Until recently, the second area of divergence was Afghanistan. However, the fractious US pull-out and the Taliban’s ascension to power in Kabul have brought India and Russia closer together, even though some nuances remain. Linked to this is Russia’s expanding involvement with Pakistan, which has sparked widespread outrage in India.
The third potential source of bilateral friction is an apparent lack of trust in the extent to which the two countries are willing to go with their new strategic partners — India with the US and Russia with China. However, there is an overall shared objective that should assist India and Russia in resolving any trust difficulties. New Delhi and Moscow despise the idea of Asia or Europe developing a hegemon or hegemonic power. This shared understanding could serve as the impetus for a dynamic India-Russia collaboration aimed at ensuring a multipolar Asia and Europe.
Finally, the economic relationship is a fourth area that demands immediate and continuous attention. Despite the promise, trade is pitiful in comparison to India’s with the US or Russia’s with China. India is attempting to deepen its economic ties with Russia.
Russia’s enthusiasm to participate in the Make in India programme is reciprocated. From Bhilai to Brahmos, there is a long history of successful cooperative enterprises. Economic relations are predominantly between governments.
Without private sector participation, Indo-Russian economic connections will struggle to expand beyond a certain degree. The two countries’ business leaders are strikingly ignorant about one another. It is critical to establish bilateral networks in order to reduce reliance on Western media for knowledge about one another.
While a single presidential visit is unlikely to suddenly eliminate all of these irritants, the visit’s extensive agenda indicates that politicians are cognizant of the difficulties and the urgency with which they must be addressed.

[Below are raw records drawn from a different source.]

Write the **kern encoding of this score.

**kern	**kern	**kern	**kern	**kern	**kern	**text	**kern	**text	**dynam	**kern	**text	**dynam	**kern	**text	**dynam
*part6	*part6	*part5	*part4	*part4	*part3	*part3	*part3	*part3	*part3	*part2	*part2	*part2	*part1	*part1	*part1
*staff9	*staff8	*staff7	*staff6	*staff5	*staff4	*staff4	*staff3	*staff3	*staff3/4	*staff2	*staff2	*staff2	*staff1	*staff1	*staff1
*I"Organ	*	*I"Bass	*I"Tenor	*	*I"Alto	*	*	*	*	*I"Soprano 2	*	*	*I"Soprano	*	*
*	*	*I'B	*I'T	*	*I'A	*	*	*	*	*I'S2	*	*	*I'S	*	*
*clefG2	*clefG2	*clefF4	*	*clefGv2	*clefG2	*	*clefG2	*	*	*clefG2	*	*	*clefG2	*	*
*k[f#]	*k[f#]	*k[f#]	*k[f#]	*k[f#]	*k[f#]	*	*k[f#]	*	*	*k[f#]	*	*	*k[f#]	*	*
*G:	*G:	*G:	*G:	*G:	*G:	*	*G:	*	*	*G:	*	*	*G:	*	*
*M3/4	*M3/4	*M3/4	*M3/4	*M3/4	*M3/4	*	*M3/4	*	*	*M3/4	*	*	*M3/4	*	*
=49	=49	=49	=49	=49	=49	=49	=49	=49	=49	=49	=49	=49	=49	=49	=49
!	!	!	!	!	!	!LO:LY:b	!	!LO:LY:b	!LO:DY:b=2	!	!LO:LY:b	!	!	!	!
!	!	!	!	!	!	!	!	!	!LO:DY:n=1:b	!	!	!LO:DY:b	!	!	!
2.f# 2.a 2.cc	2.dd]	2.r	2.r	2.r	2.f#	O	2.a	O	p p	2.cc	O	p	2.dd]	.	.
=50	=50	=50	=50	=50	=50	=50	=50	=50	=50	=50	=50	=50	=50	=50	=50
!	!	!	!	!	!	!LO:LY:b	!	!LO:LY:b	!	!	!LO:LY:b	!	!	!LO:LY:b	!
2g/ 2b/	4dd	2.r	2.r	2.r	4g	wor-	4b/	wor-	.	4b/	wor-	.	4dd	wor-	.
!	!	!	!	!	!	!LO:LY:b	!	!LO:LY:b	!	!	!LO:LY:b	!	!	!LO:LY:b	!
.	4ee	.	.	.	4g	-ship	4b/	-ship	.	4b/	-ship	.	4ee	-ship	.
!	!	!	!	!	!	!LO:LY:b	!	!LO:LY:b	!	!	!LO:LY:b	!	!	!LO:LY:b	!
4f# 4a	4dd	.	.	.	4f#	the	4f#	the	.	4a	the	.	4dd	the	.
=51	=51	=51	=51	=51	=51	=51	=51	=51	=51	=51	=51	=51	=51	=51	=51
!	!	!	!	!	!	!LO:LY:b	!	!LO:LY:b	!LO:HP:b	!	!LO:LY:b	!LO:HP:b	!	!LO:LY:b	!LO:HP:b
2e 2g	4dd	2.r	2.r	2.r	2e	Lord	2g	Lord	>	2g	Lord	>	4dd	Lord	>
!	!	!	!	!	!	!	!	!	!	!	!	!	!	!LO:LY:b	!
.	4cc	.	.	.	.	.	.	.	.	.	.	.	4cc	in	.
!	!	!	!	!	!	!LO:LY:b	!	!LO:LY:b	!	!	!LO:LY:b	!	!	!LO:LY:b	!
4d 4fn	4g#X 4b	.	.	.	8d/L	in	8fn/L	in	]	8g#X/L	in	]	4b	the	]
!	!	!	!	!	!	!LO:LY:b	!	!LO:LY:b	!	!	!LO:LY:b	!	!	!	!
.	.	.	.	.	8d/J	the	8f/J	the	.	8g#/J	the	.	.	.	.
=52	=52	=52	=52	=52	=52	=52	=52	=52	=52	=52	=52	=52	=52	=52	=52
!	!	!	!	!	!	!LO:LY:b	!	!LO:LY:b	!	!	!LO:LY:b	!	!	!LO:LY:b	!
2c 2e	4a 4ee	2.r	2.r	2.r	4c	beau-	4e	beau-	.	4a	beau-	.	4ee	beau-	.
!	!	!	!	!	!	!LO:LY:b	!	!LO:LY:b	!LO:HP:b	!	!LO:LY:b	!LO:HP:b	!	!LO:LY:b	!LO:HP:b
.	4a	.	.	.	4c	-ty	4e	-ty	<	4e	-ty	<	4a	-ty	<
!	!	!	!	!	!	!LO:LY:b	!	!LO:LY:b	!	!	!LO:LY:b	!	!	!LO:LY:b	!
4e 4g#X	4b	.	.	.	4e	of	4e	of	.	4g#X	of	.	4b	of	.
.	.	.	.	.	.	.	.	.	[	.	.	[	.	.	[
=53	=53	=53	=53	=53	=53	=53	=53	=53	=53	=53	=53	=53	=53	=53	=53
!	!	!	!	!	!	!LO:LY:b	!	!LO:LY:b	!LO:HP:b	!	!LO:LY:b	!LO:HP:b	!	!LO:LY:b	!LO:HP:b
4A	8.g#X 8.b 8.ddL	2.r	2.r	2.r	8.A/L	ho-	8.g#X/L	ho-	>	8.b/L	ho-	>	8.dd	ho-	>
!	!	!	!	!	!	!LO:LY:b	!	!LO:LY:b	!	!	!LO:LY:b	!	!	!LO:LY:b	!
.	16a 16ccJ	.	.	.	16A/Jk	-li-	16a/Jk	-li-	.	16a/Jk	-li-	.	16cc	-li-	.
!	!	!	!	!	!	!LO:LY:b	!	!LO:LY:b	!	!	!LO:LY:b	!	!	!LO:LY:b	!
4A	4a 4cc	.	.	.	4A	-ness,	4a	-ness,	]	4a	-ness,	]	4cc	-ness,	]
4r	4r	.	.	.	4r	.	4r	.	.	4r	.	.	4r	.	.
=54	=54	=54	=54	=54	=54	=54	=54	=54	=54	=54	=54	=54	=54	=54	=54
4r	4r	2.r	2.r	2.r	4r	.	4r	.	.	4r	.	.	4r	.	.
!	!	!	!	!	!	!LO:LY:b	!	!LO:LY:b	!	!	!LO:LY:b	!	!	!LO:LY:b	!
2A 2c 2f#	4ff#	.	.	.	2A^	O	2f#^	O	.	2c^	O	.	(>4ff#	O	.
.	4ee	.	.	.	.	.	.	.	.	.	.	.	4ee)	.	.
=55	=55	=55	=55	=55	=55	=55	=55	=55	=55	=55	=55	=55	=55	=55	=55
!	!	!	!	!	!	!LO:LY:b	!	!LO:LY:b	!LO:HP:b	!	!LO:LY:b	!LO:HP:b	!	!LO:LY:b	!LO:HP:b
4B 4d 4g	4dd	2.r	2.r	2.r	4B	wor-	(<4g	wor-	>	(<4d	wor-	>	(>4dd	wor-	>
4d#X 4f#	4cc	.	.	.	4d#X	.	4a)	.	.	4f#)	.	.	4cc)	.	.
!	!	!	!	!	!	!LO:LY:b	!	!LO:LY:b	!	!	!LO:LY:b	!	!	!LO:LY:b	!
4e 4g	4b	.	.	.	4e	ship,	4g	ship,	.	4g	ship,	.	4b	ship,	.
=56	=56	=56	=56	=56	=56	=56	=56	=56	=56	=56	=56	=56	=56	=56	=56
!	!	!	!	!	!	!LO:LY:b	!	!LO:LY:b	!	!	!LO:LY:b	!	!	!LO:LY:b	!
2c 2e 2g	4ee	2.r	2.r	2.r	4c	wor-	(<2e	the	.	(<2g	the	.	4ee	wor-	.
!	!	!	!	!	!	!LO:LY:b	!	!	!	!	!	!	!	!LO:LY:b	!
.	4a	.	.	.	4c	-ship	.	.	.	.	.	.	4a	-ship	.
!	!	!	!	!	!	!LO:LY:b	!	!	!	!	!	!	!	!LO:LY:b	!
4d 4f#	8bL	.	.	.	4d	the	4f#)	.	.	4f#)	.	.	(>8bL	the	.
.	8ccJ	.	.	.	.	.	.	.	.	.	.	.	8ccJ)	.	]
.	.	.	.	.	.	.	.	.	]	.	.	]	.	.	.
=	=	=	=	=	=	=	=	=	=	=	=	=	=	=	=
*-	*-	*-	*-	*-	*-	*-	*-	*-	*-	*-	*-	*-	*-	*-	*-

The meeting will be preceded by the recently established 2+2 dialogue between the two countries’ defence and foreign ministers. The Economic Joint Commission is also scheduled to convene before Modi and Putin’s meeting. Additionally, a plethora of defence and economic deals have been drawn up.
Finally, the only way for India and Russia to avoid being buffeted by the shifting winds of global geopolitics and geoeconomics is for them to be able to write themselves into each other’s national development narratives. This will ensure a long and pleasant connection.